Finite differences and modelling#

This notebooks explains a few of the subtleties of common assumptions behind finite difference schemes.

It will also outline one of the key advantages of probfindiff over competing packages: making modelling explicit.

[2]:
import jax.numpy as jnp

from probfindiff import central

Whenever you use probfindiff, remember that you are essentially building a Gaussian process model. The computation of the PN finite difference schemes assumes that the to-be-differentiated function \(f\) is

\[f \sim \text{GP}\,(0, k)\]

for some covariance kernel function \(k\). (This assumptions is implicit in non-probabilistic schemes – more on this later). This assumption is inherent in the probfindiff code. Central, forward, backward, and custom schemes automatically tailor to Gaussian covariance kernel functions.

[3]:
k_exp_quad = lambda x, y: jnp.exp(-jnp.dot(x - y, x - y) / 2.0)

scheme, xs = central(dx=1.0, kernel=k_exp_quad)
print(scheme)
WARNING:absl:No GPU/TPU found, falling back to CPU. (Set TF_CPP_MIN_LOG_LEVEL=0 and rerun for more info.)
FiniteDifferenceScheme(weights=DeviceArray([-7.014634e-01,  4.714658e-08,  7.014634e-01], dtype=float32), covs_marginal=DeviceArray(0.14908189, dtype=float32), order_derivative=DeviceArray(1, dtype=int32, weak_type=True))

(Problems to solve):
a. In the finite differences notebook, why does using probfindiff amount to building a Gaussian process model?
b. Translate this sentence from the finite differences notebook into Spanish: "Central, forward, backward, and custom schemes automatically tailor to Gaussian covariance kernel functions."
c. Write the next part of the finite differences notebook, picking up after the printed scheme output.

(Data extract):
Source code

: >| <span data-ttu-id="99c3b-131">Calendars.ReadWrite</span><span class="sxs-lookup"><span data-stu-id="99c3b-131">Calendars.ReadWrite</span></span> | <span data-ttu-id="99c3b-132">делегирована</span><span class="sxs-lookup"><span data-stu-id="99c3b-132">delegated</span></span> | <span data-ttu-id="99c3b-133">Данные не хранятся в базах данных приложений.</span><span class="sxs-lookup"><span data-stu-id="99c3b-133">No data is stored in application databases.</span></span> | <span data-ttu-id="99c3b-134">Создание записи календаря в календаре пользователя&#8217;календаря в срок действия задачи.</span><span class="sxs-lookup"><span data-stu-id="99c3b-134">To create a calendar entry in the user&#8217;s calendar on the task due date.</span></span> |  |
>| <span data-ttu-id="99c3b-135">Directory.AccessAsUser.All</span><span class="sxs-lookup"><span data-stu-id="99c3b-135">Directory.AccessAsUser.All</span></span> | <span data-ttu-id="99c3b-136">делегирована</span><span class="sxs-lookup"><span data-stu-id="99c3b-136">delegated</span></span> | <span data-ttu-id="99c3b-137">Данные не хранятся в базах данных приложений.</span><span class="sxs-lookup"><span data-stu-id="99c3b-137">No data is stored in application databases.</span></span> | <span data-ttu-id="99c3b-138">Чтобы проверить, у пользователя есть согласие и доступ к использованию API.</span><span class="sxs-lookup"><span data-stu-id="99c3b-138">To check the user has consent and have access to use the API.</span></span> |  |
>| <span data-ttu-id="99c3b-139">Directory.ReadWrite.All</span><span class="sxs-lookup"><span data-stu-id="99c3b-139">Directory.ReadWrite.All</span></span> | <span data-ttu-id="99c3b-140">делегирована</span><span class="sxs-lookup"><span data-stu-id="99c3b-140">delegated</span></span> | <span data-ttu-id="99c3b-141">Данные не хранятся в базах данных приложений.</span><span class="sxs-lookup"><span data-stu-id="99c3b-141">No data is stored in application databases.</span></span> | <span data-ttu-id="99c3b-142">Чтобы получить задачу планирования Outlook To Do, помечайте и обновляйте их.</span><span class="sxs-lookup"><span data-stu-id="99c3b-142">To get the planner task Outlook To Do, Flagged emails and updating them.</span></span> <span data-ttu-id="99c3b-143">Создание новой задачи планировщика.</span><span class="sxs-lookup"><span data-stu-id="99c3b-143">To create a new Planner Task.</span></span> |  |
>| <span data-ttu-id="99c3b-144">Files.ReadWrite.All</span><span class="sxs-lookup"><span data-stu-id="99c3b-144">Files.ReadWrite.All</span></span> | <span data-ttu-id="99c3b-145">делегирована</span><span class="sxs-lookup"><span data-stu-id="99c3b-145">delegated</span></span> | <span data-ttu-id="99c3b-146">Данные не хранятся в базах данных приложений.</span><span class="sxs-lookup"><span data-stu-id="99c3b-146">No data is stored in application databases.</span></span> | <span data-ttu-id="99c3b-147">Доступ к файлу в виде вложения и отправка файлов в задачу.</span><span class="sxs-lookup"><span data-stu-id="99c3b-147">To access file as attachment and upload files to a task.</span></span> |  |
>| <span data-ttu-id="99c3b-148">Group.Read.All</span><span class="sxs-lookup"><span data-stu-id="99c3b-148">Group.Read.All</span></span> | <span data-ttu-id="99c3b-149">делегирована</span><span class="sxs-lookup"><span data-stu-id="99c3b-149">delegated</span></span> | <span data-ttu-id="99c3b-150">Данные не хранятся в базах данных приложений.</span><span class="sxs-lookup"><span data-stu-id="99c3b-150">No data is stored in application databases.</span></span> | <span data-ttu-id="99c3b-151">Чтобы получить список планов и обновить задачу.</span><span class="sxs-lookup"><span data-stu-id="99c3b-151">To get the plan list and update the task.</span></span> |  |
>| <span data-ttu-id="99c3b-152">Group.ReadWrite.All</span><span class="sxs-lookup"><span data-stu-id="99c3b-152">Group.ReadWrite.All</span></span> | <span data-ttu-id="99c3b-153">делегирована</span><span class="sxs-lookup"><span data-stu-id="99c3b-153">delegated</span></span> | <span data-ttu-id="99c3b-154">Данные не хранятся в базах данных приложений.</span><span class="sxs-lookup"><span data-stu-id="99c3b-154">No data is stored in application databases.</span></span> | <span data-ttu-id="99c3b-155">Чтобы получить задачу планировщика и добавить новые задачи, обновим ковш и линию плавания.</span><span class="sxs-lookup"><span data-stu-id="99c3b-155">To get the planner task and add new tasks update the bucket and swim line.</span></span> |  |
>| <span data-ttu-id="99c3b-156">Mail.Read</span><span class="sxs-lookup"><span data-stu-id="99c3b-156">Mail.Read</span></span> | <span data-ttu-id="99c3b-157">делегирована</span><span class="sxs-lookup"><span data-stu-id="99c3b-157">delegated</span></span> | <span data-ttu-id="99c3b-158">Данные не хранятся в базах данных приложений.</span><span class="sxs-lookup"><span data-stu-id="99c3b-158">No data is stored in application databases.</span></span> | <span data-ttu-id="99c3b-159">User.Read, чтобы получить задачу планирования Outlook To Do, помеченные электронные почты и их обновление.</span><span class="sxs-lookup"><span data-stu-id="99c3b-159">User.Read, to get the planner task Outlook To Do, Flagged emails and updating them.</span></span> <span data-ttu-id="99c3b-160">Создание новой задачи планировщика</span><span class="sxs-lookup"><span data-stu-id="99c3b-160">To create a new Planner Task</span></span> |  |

(Your written answers):
a. Computing probfindiff's PN finite difference schemes assumes that the function \(f\) to be differentiated follows a Gaussian process, \(f \sim \text{GP}(0, k)\), for some covariance kernel function \(k\).

b. Los esquemas centrales, hacia adelante, hacia atrás y personalizados se adaptan automáticamente a las funciones de núcleo de covarianza gaussianas.

c.
Did you know that traditional finite difference coefficients \(c=(1, -2, 1)\) implicitly assume that the function to-be-differentiated is a polynomial?

[4]:
k_poly = lambda x, y: jnp.polyval(x=jnp.dot(x, y), p=jnp.ones((3,)))
scheme, xs = central(dx=1.0, order_derivative=2, kernel=k_poly)
print(scheme.weights, jnp.allclose(scheme.weights, jnp.array([1.0, -2.0, 1.0])))
[ 1. -2.  1.] True

Whether this is right or wrong for your application, has to be decided by yourself. So next time you choose a finite difference scheme, please remember that you do not have to live like this, and that you can indeed compute finite difference formulas that are perfect for your model (and not build a model that uses some magic finite difference scheme).